Air combat experts at Lockheed Martin Corp. are helping U.S. military researchers find sustainable ways of designing and upgrading military aircraft avionics that will maintain U.S. superiority in dangerous airspace where pilots risk having their sensors and communications jammed or their aircraft shot down.

Officials of the U.S. Air Force Research Laboratory at Wright-Patterson Air Force Base, Ohio, awarded a $36.4 million contract late last month to the Lockheed Martin Aeronautics segment in Fort Worth, Texas, for phase 2 of the System of Systems Integration Technology and Experimentation (SoSITE) program.

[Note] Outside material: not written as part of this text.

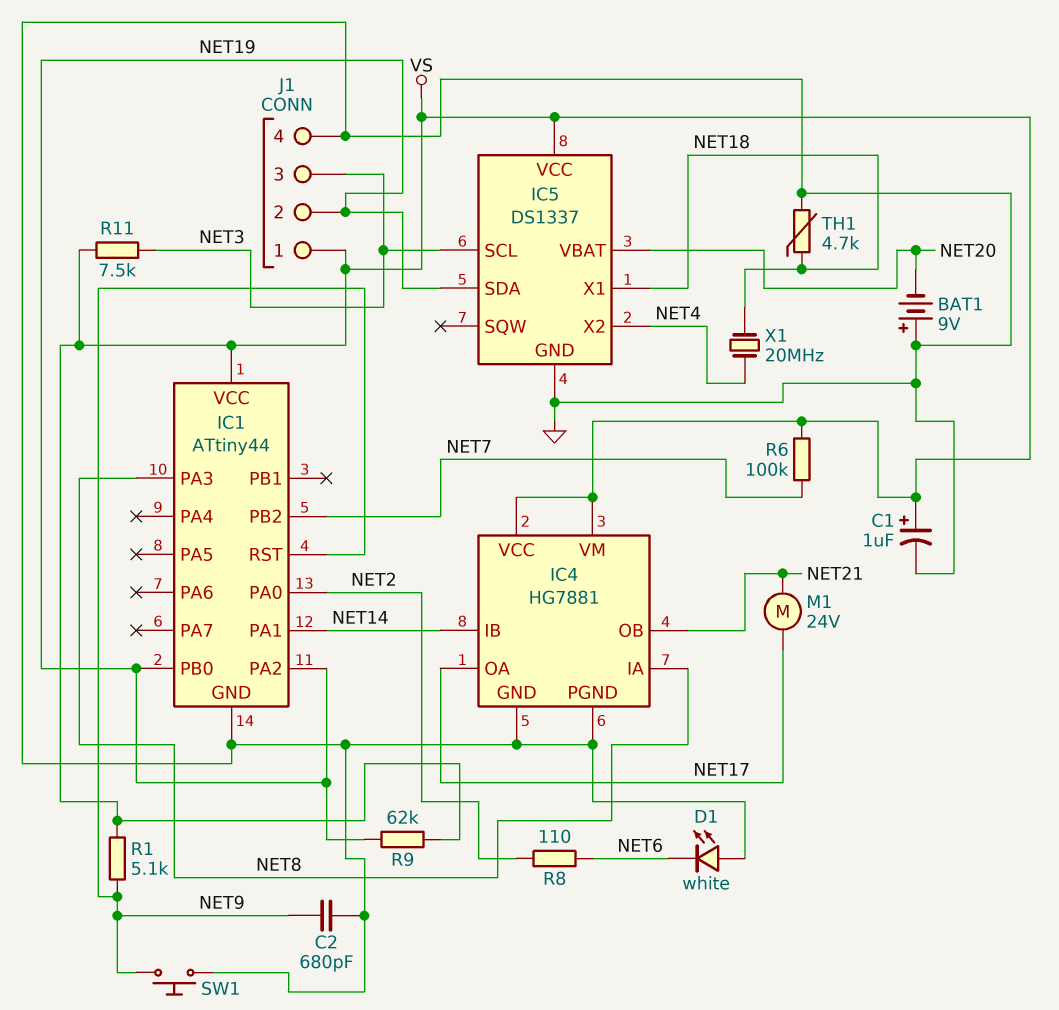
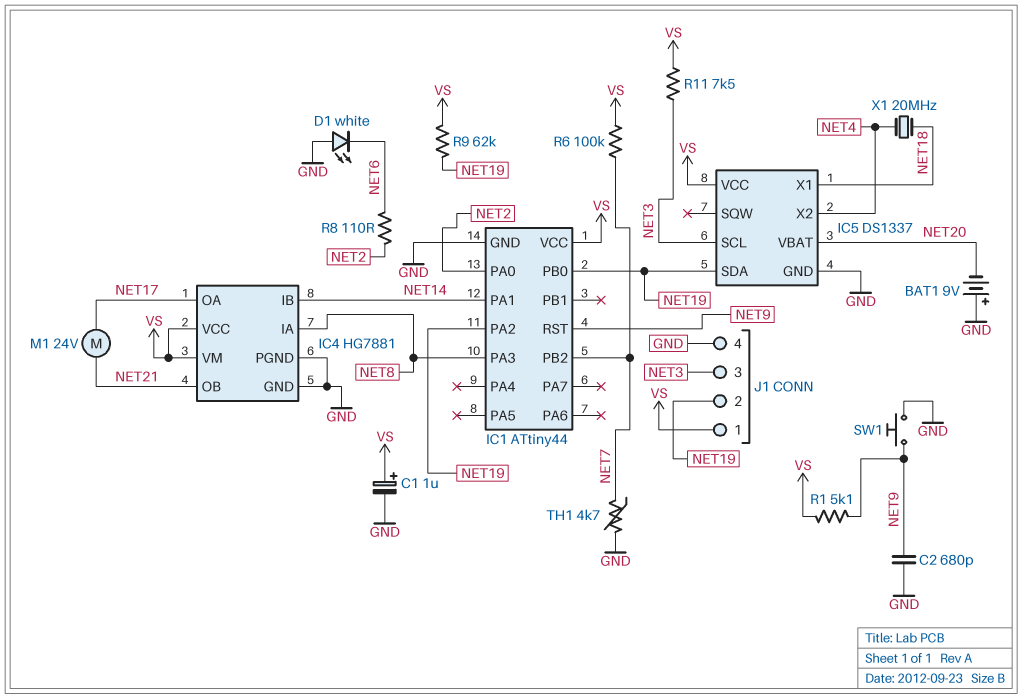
TH1: 4.7k (GND, NET18) -> 4.7k (GND, NET7)

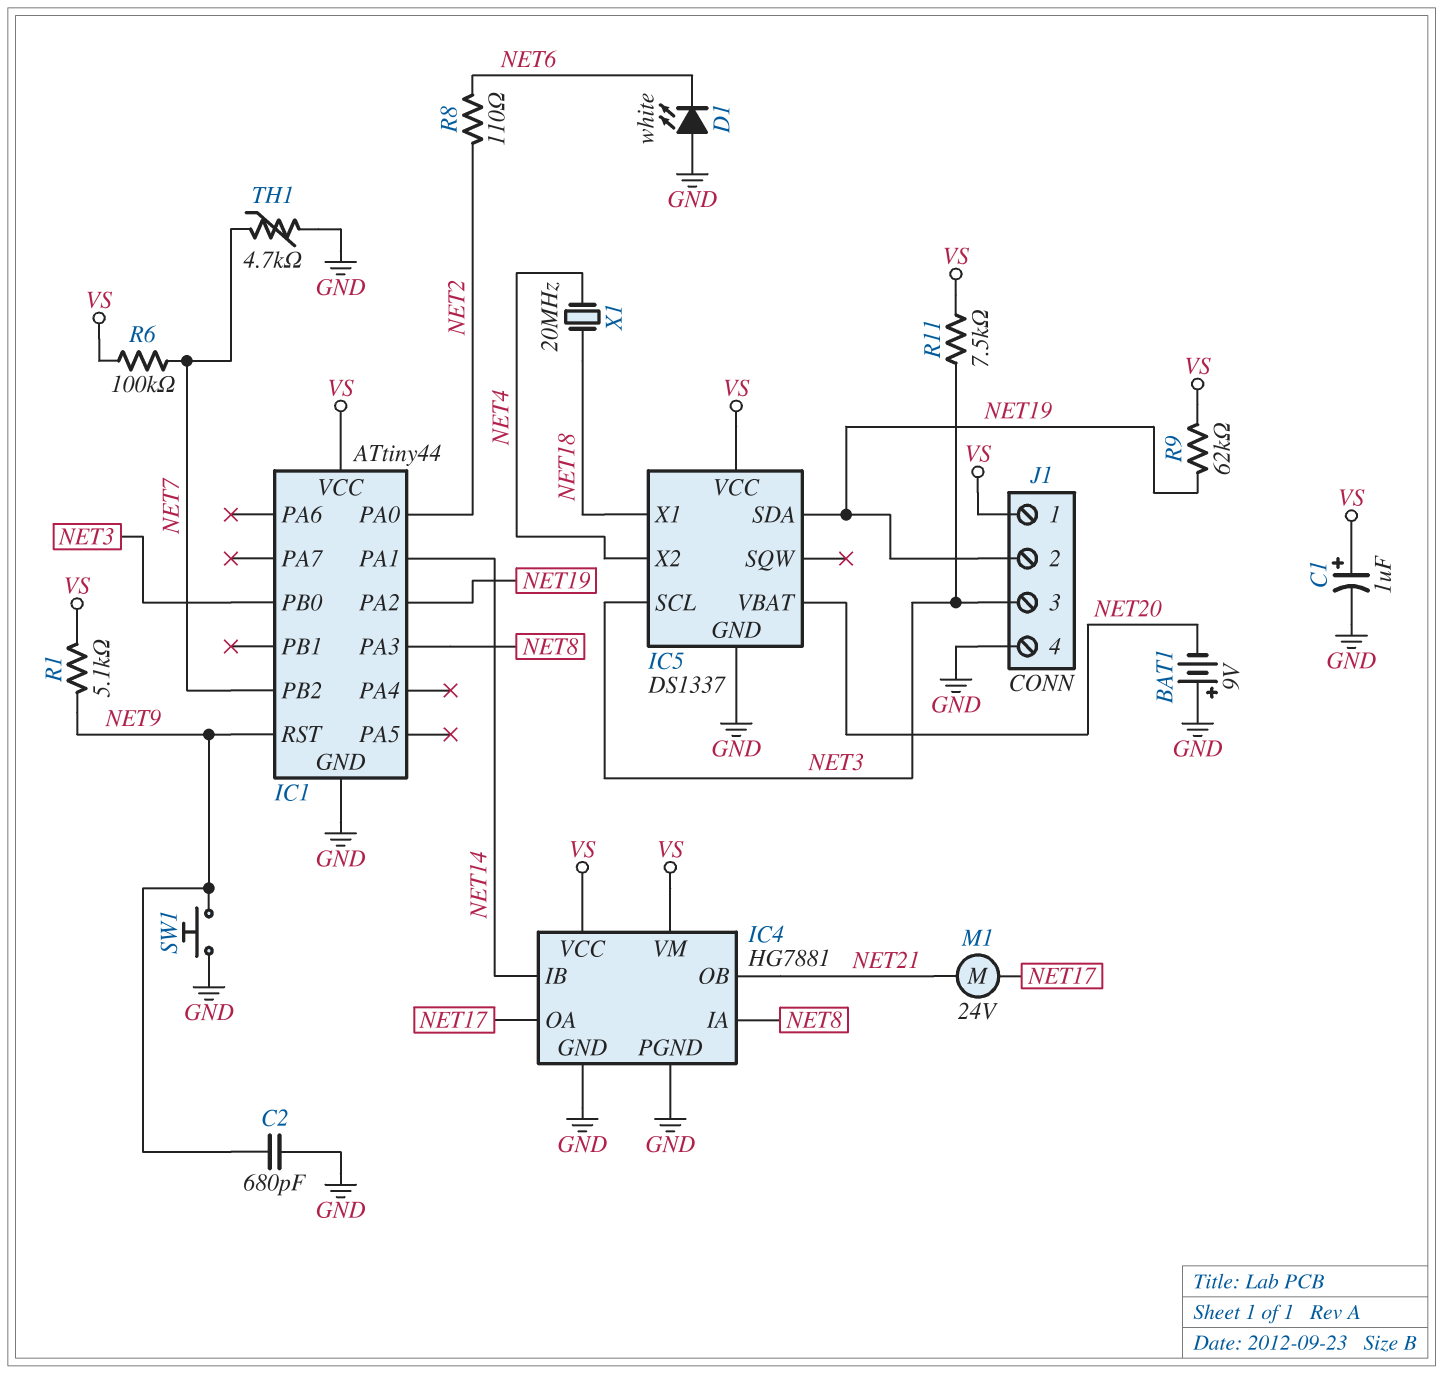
IC1 pin PB0: NET19 -> NET3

The Air Force Research Lab awarded the contract on behalf of the U.S. Defense Advanced Research Projects Agency (DARPA) in Arlington, Va., which is sponsoring the SoSITE program.

This initiative seeks to help U.S. combat aircraft designers overcome the problems of long aircraft design cycles and easy access of enemies to advanced technologies that mitigate global air superiority that U.S. forces have maintained since the end of World War II.

The SoSITE program seeks to show that a system-of-systems (SoS) approach can help maintain U.S. air superiority in contested airspace with high risk of enemy electronic jamming, enemy fighters, and surface-to-air missiles.